Black Immigrant Daily News
Pernell “Kabasi” Winchester –
THE Tobago cultural fraternity is mourning the death of well-known reggae artiste Pernell Winchester, otherwise known as Kabasi.
The singer passed away at his Patience Hill home on Friday night after a long battle with cancer.
Winchester’s close friend, vocalist Sharon Phillips said he made an immense contribution to the country’s culture.
“Kabasi would have been integral in the integration of reggae in a very big way in Tobago,” she told Sunday Newsday, adding that nurtured several of the up and coming artistes.
Phillips described Winchester as a “legend in terms of song writing, delivery and the ability to rock on stage.
“It is unfortunate that he never became king in his own kingdom.”
Recalling the deaths of musicologist Michael Duncan, Rawle “Axeback” Titus and others within the past few months, she lamented that many of the Tobago’s cultural luminaries had died with all of their knowledge.

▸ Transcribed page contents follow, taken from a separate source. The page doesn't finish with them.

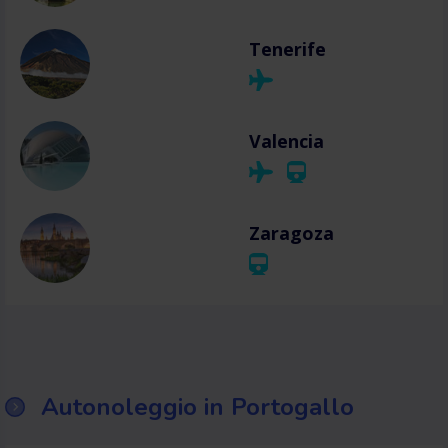
Tenerife
Valencia
Zaragoza
Autonoleggio in Portogallo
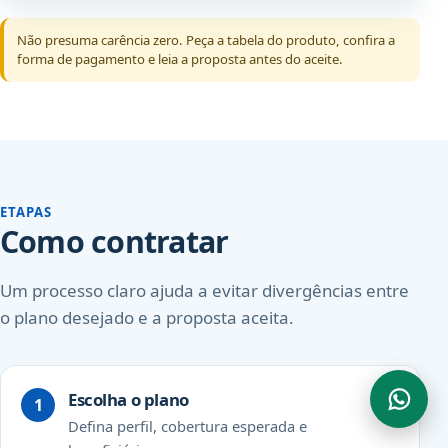
Não presuma carência zero. Peça a tabela do produto, confira a
forma de pagamento e leia a proposta antes do aceite.
ETAPAS
Como contratar
Um processo claro ajuda a evitar divergências entre
o plano desejado e a proposta aceita.
Escolha o plano
Defina perfil, cobertura esperada e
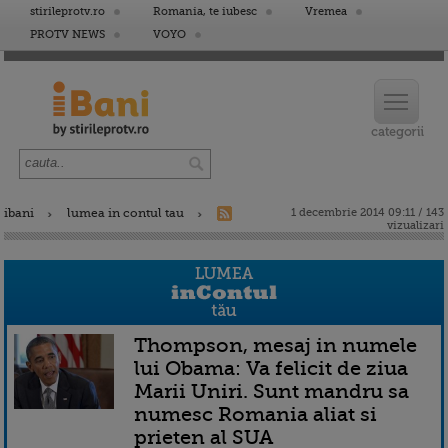
stirileprotv.ro
Romania, te iubesc
Vremea
PROTV NEWS
VOYO
ibani
lumea in contul tau
1 decembrie 2014 09:11 / 143
vizualizari
Thompson, mesaj in numele
lui Obama: Va felicit de ziua
Marii Uniri. Sunt mandru sa
numesc Romania aliat si
prieten al SUA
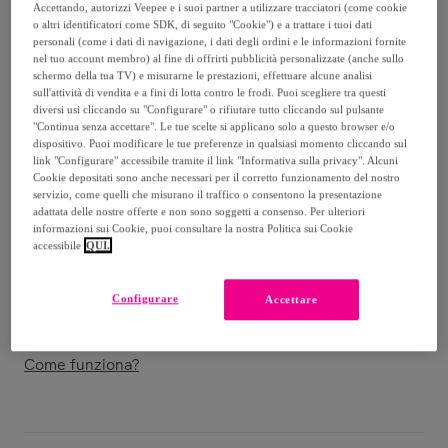
25
,
€
99
Accettando, autorizzi Veepee e i suoi partner a utilizzare tracciatori (come cookie
o altri identificatori come SDK, di seguito "Cookie") e a trattare i tuoi dati
-
26
%
personali (come i dati di navigazione, i dati degli ordini e le informazioni fornite
nel tuo account membro) al fine di offrirti pubblicità personalizzate (anche sullo
Venduto da
Singularu
schermo della tua TV) e misurarne le prestazioni, effettuare alcune analisi
sull'attività di vendita e a fini di lotta contro le frodi. Puoi scegliere tra questi
diversi usi cliccando su "Configurare" o rifiutare tutto cliccando sul pulsante
"Continua senza accettare". Le tue scelte si applicano solo a questo browser e/o
dispositivo. Puoi modificare le tue preferenze in qualsiasi momento cliccando sul
link "Configurare" accessibile tramite il link "Informativa sulla privacy". Alcuni
Consegna
Cookie depositati sono anche necessari per il corretto funzionamento del nostro
servizio, come quelli che misurano il traffico o consentono la presentazione
adattata delle nostre offerte e non sono soggetti a consenso. Per ulteriori
Consegna da
3,99 €
informazioni sui Cookie, puoi consultare la nostra Politica sui Cookie
accessibile
QUI.
Gratuita da 24,78 € di acquisto
Configurare
Accettare
Consegna: tra il
08/08
e il
11/08
Come funziona?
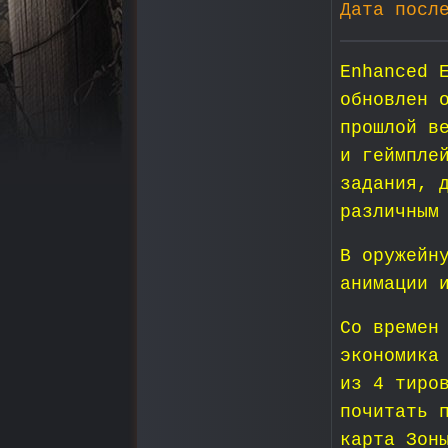
Дата посл
Enhanced 
обновлен 
прошлой в
и геймпле
задания, 
различным
В оружейн
анимации 
Со времен
экономика
из 4 тиро
почитать 
карта Зон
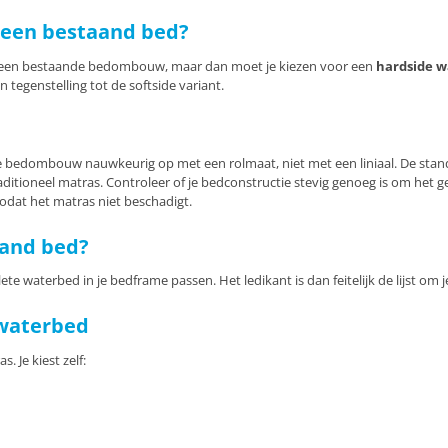
 een bestaand bed?
in een bestaande bedombouw, maar dan moet je kiezen voor een
hardside 
egenstelling tot de softside variant.
 bedombouw nauwkeurig op met een rolmaat, niet met een liniaal. De stand
ditioneel matras. Controleer of je bedconstructie stevig genoeg is om het 
zodat het matras niet beschadigt.
aand bed?
te waterbed in je bedframe passen. Het ledikant is dan feitelijk de lijst om 
kwaterbed
 Je kiest zelf:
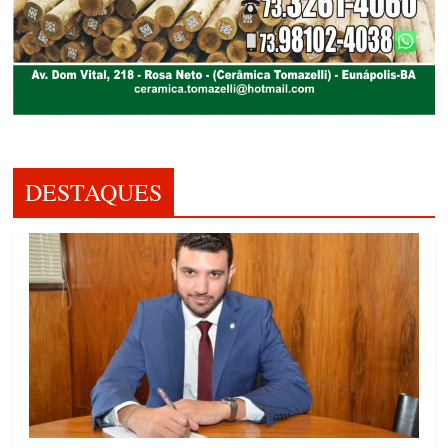
DESTAQUES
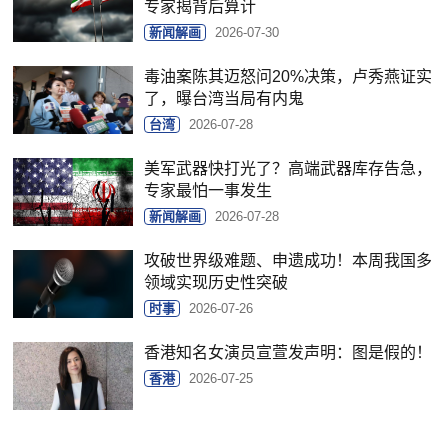
专家揭背后算计
新闻解画
2026-07-30
毒油案陈其迈怒问20%决策，卢秀燕证实
了，曝台湾当局有内鬼
台湾
2026-07-28
美军武器快打光了？高端武器库存告急，
专家最怕一事发生
新闻解画
2026-07-28
攻破世界级难题、申遗成功！本周我国多
领域实现历史性突破
时事
2026-07-26
香港知名女演员宣萱发声明：图是假的！
香港
2026-07-25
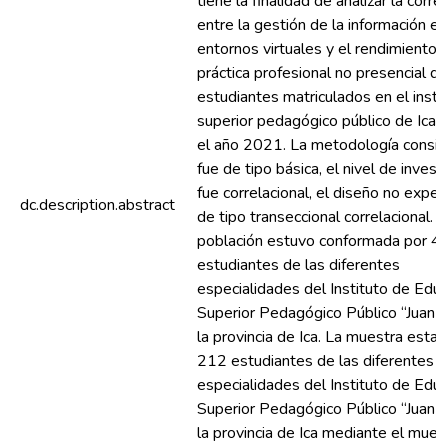
tiene la finalidad de analizar la corre
entre la gestión de la información en
entornos virtuales y el rendimiento e
práctica profesional no presencial de
estudiantes matriculados en el insti
superior pedagógico público de Ica 
el año 2021. La metodología consi
fue de tipo básica, el nivel de invest
fue correlacional, el diseño no exper
dc.description.abstract
de tipo transeccional correlacional. L
población estuvo conformada por 4
estudiantes de las diferentes
especialidades del Instituto de Edu
Superior Pedagógico Público “Juan X
la provincia de Ica. La muestra estar
212 estudiantes de las diferentes
especialidades del Instituto de Edu
Superior Pedagógico Público “Juan X
la provincia de Ica mediante el mues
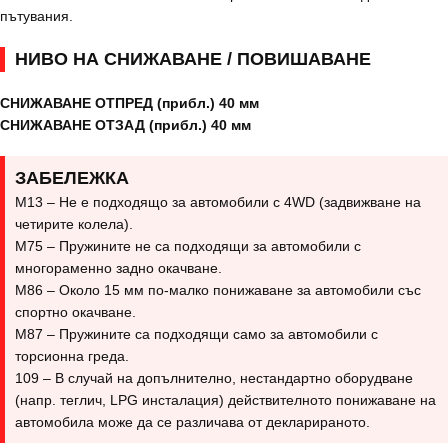
пътувания.
НИВО НА СНИЖАВАНЕ / ПОВИШАВАНЕ
СНИЖАВАНЕ ОТПРЕД (прибл.) 40 мм
СНИЖАВАНЕ ОТЗАД (прибл.) 40 мм
ЗАБЕЛЕЖКА
M13 – Не е подходящо за автомобили с 4WD (задвижване на
четирите колела).
M75 – Пружините не са подходящи за автомобили с
многораменно задно окачване.
M86 – Около 15 мм по-малко понижаване за автомобили със
спортно окачване.
M87 – Пружините са подходящи само за автомобили с
торсионна греда.
109 – В случай на допълнително, нестандартно оборудване
(напр. теглич, LPG инсталация) действителното понижаване на
автомобила може да се различава от декларираното.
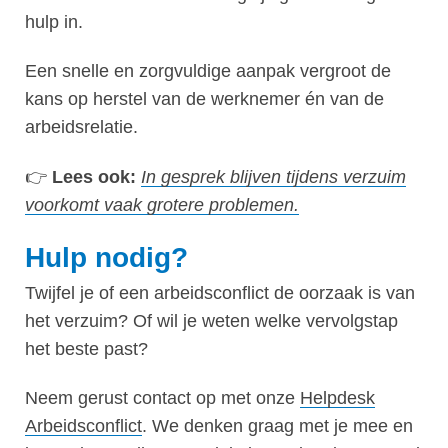
hulp in.
Een snelle en zorgvuldige aanpak vergroot de
kans op herstel van de werknemer én van de
arbeidsrelatie.
👉
Lees ook:
In gesprek blijven tijdens verzuim
voorkomt vaak grotere problemen.
Hulp nodig?
Twijfel je of een arbeidsconflict de oorzaak is van
het verzuim? Of wil je weten welke vervolgstap
het beste past?
Neem gerust contact op met onze
Helpdesk
Arbeidsconflict
. We denken graag met je mee en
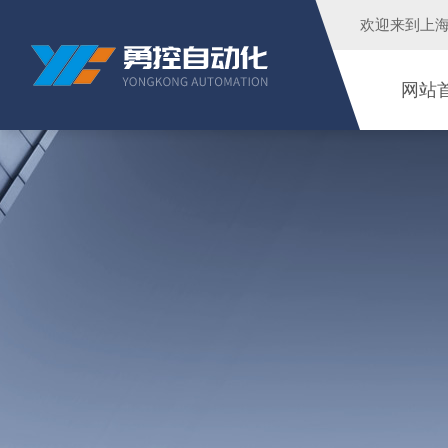
欢迎来到
上
网站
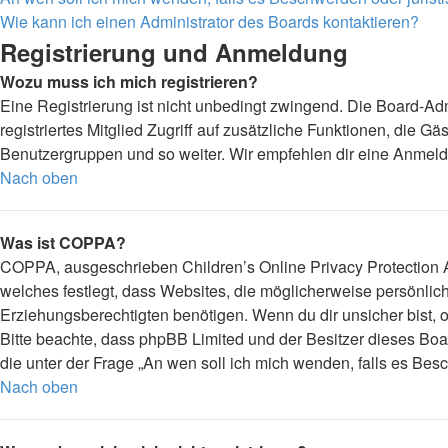
Wie kann ich einen Administrator des Boards kontaktieren?
Registrierung und Anmeldung
Wozu muss ich mich registrieren?
Eine Registrierung ist nicht unbedingt zwingend. Die Board-Admi
registriertes Mitglied Zugriff auf zusätzliche Funktionen, die G
Benutzergruppen und so weiter. Wir empfehlen dir eine Anmeldung,
Nach oben
Was ist COPPA?
COPPA, ausgeschrieben Children’s Online Privacy Protection Ac
welches festlegt, dass Websites, die möglicherweise persönli
Erziehungsberechtigten benötigen. Wenn du dir unsicher bist, ob 
Bitte beachte, dass phpBB Limited und der Besitzer dieses Boar
die unter der Frage „An wen soll ich mich wenden, falls es Be
Nach oben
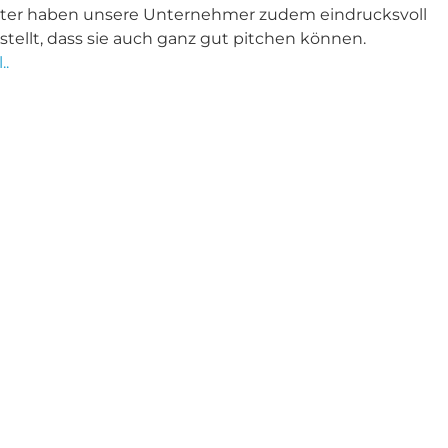
ater haben unsere Unternehmer zudem eindrucksvoll
tellt, dass sie auch ganz gut pitchen können.
..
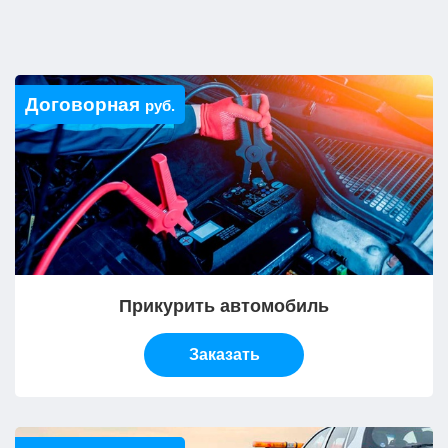
Договорная
руб.
Прикурить автомобиль
Заказать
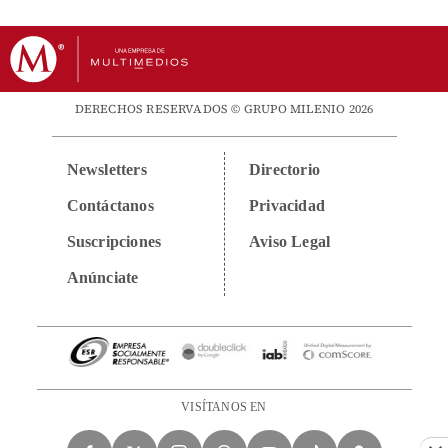
DERECHOS RESERVADOS © GRUPO MILENIO 2026
Newsletters
Directorio
Contáctanos
Privacidad
Suscripciones
Aviso Legal
Anúnciate
VISÍTANOS EN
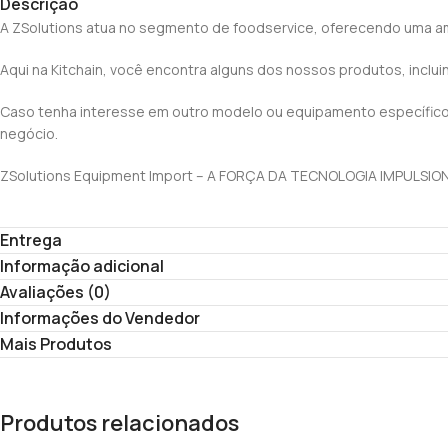
Descrição
A ZSolutions atua no segmento de foodservice, oferecendo uma am
Aqui na Kitchain, você encontra alguns dos nossos produtos, inclu
Caso tenha interesse em outro modelo ou equipamento específico,
negócio.
ZSolutions Equipment Import – A FORÇA DA TECNOLOGIA IMPULSI
Entrega
Informação adicional
Avaliações (0)
Informações do Vendedor
Mais Produtos
Produtos relacionados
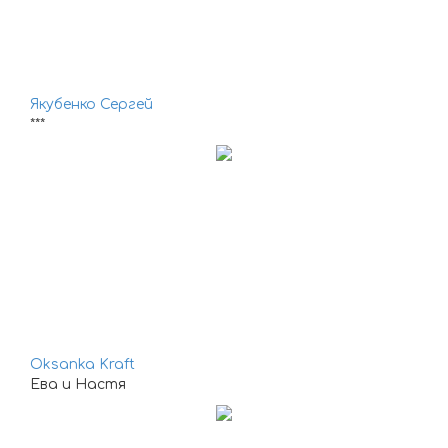
Якубенко Сергей
***
Oksanka Kraft
Ева и Настя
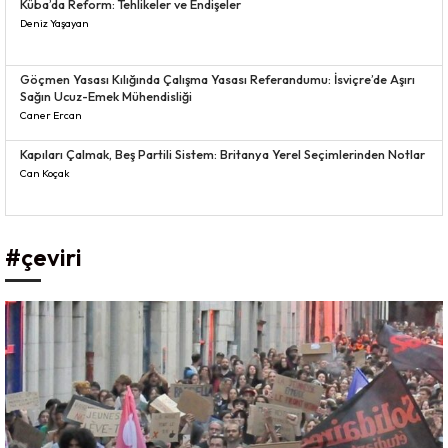
Küba’da Reform: Tehlikeler ve Endişeler
Deniz Yaşayan
Göçmen Yasası Kılığında Çalışma Yasası Referandumu: İsviçre’de Aşırı
Sağın Ucuz-Emek Mühendisliği
Caner Ercan
Kapıları Çalmak, Beş Partili Sistem: Britanya Yerel Seçimlerinden Notlar
Can Koçak
#çeviri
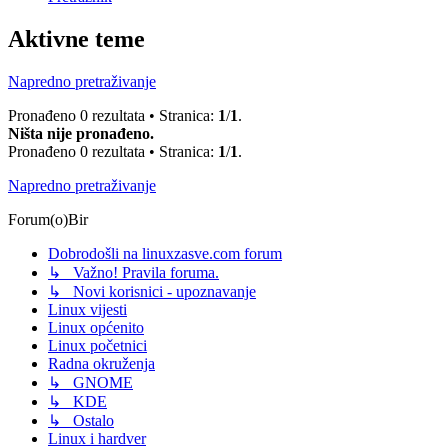
Aktivne teme
Napredno pretraživanje
Pronađeno 0 rezultata • Stranica:
1
/
1
.
Ništa nije pronađeno.
Pronađeno 0 rezultata • Stranica:
1
/
1
.
Napredno pretraživanje
Forum(o)Bir
Dobrodošli na linuxzasve.com forum
↳ Važno! Pravila foruma.
↳ Novi korisnici - upoznavanje
Linux vijesti
Linux općenito
Linux početnici
Radna okruženja
↳ GNOME
↳ KDE
↳ Ostalo
Linux i hardver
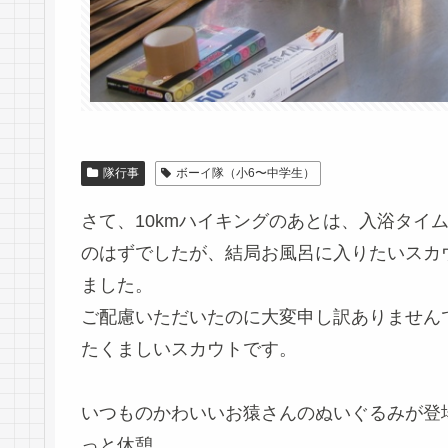
隊行事
ボーイ隊（小6〜中学生）
さて、10kmハイキングのあとは、入浴タイ
のはずでしたが、結局お風呂に入りたいスカ
ました。
ご配慮いただいたのに大変申し訳ありません
たくましいスカウトです。
いつものかわいいお猿さんのぬいぐるみが登
っと休憩。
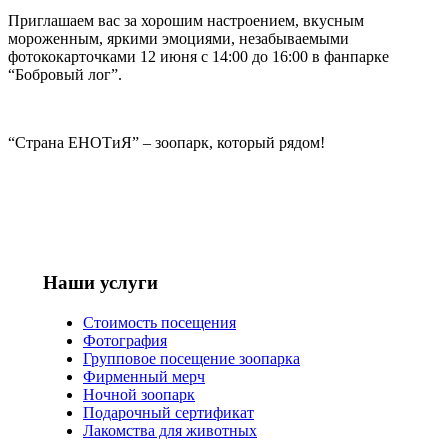
Приглашаем вас за хорошим настроением, вкусным
мороженным, яркими эмоциями, незабываемыми
фотококарточками 12 июня с 14:00 до 16:00 в фанпарке
“Бобровый лог”.
“Страна ЕНОТиЯ” – зоопарк, который рядом!
Наши услуги
Стоимость посещения
Фотография
Групповое посещение зоопарка
Фирменный мерч
Ночной зоопарк
Подарочный сертификат
Лакомства для животных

“One of the greatest problems we are having in the Tobago space is that a lot of the icons and legends in the field of culture just disappearing without the intellectual property being transferred.”
Phillips said she and others were in studio with Winchester shortly before he became incapacitated and unable to perform.
But she said the artiste was gifted.
“He just used to take up a microphone and sing right by the door of his living room and outside in the yard and the environs of Patience Hill proper will be fully entertained.”
Phillips said Winchester also taught young artistes how to perform on a stage.
“He used to put the microphone in their hand and make them sing to the pot hounds in the yard. He was a rootsman, a really down to earth, caring person, always had a smile.”
She said he was also an advocate for peace.
“Don’t come around him with nonsense. He was a very conscious rasta man, a favourite among the ladies but a serious, straightforward individual. He was not a lukewarm individual. Is either you love him or you didn’t like him at all. He didn’t give you the opportunity to stand up in the middle of nowhere.”
Phillips lamented what she considered to be the country’s penchant for politicising the deaths of people involved in culture and other fields.
“You live a fully life without the support of society, without the political will, even without the support sometimes of the media. The promoters and the media only push who are big and who look like they will sell a headline. A little artiste will suffer and they not going to get any traction and as a result, their career die before they do.”
Phillips, who spent many years performing in Germany, said when she returned to Tobago, “I recognised that there isn’t a framework really in place for artistes to even take care of themselves properly.
“What we have is more like a cabal – who inside, inside and who outside, outside. And we don’t honour people until they in a casket.”
Phillips said the artiste was cared for by his son, Kareem Winchester.